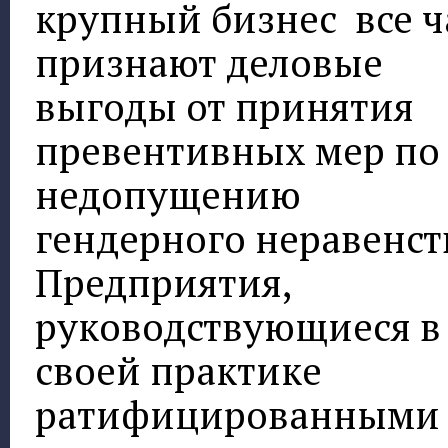
крупный бизнес все 
признают деловые
выгоды от принятия
превентивных мер по
недопущению
гендерного неравенст
Предприятия,
руководствующиеся в
своей практике
ратифицированными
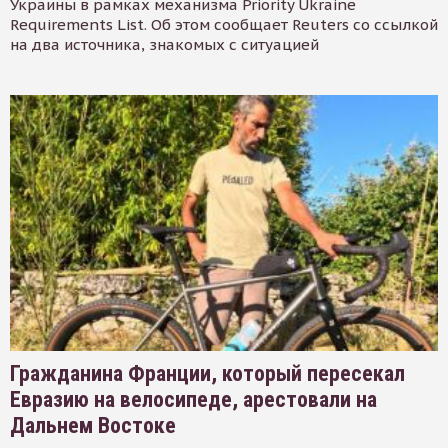
Украины в рамках механизма Priority Ukraine
Requirements List. Об этом сообщает Reuters со ссылкой
на два источника, знакомых с ситуацией
Гражданина Франции, который пересекал
Евразию на велосипеде, арестовали на
Дальнем Востоке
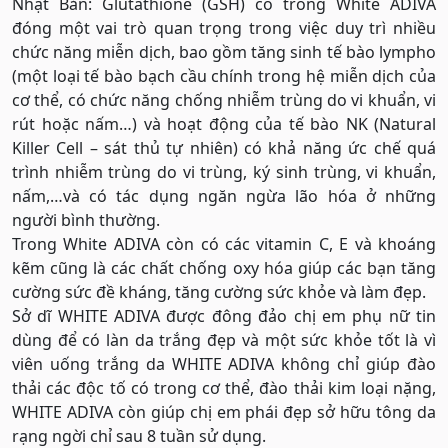
Nhật Bản: Glutathione (GSH) có trong White ADIVA
đóng một vai trò quan trọng trong việc duy trì nhiều
chức năng miễn dịch, bao gồm tăng sinh tế bào lympho
(một loại tế bào bạch cầu chính trong hệ miễn dịch của
cơ thể, có chức năng chống nhiễm trùng do vi khuẩn, vi
rút hoặc nấm…) và hoạt động của tế bào NK (Natural
Killer Cell – sát thủ tự nhiên) có khả năng ức chế quá
trình nhiễm trùng do vi trùng, ký sinh trùng, vi khuẩn,
nấm,…và có tác dụng ngăn ngừa lão hóa ở những
người bình thường.
Trong White ADIVA còn có các vitamin C, E và khoáng
kẽm cũng là các chất chống oxy hóa giúp các bạn tăng
cường sức đề kháng, tăng cường sức khỏe và làm đẹp.
Sở dĩ WHITE ADIVA được đông đảo chị em phụ nữ tin
dùng để có làn da trắng đẹp và một sức khỏe tốt là vì
viên uống trắng da WHITE ADIVA không chỉ giúp đào
thải các độc tố có trong cơ thể, đào thải kim loại nặng,
WHITE ADIVA còn giúp chị em phái đẹp sở hữu tông da
rạng ngời chỉ sau 8 tuần sử dụng.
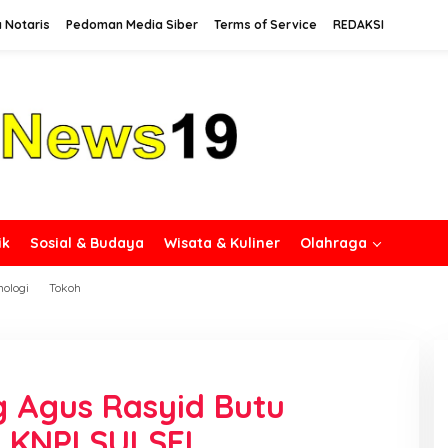
 Notaris
Pedoman Media Siber
Terms of Service
REDAKSI
ik
Sosial & Budaya
Wisata & Kuliner
Olahraga
nologi
Tokoh
g Agus Rasyid Butu
a KNPI SULSEL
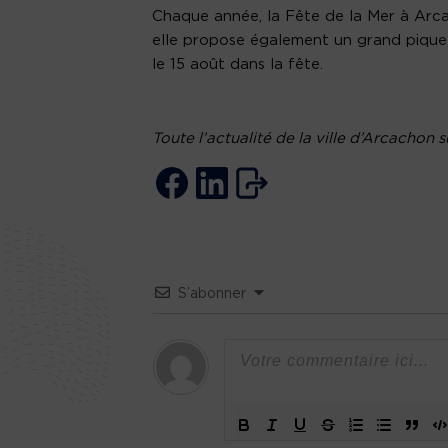
Chaque année, la Fête de la Mer à Arca
elle propose également un grand pique 
le 15 août dans la fête.
Toute l’actualité de la ville d’Arcachon 
S’abonner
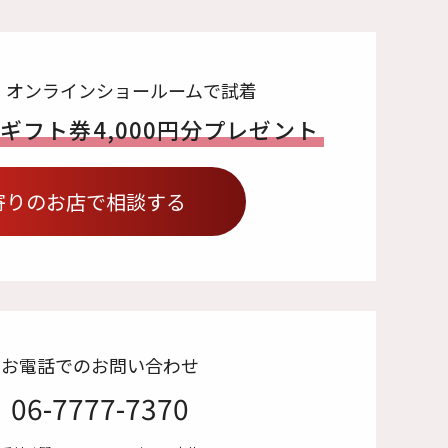
・オンラインショールームで試着
でギフト券
4,000円分プレゼント
寄りのお店で相談する
お電話でのお問い合わせ
06-7777-7370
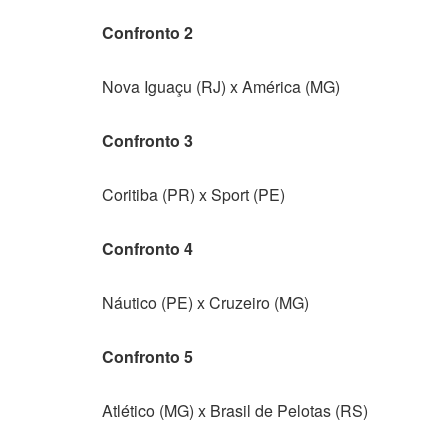
Confronto 2
Nova Iguaçu (RJ) x América (MG)
Confronto 3
Coritiba (PR) x Sport (PE)
Confronto 4
Náutico (PE) x Cruzeiro (MG)
Confronto 5
Atlético (MG) x Brasil de Pelotas (RS)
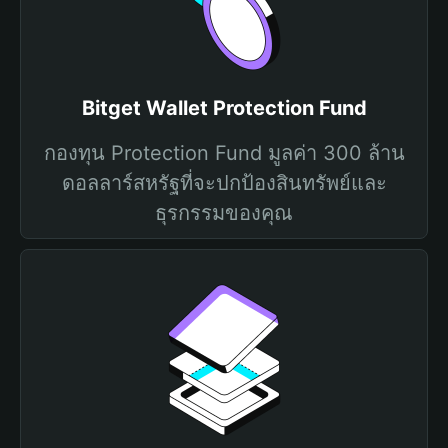
Bitget Wallet Protection Fund
กองทุน Protection Fund มูลค่า 300 ล้าน
ดอลลาร์สหรัฐที่จะปกป้องสินทรัพย์และ
ธุรกรรมของคุณ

Problem to work on: Your answer should consist of the lines of the listing that contain "trùng", copied as they stand.

Answer below:
cơ thể, có chức năng chống nhiễm trùng do vi khuẩn, vi
trình nhiễm trùng do vi trùng, ký sinh trùng, vi khuẩn,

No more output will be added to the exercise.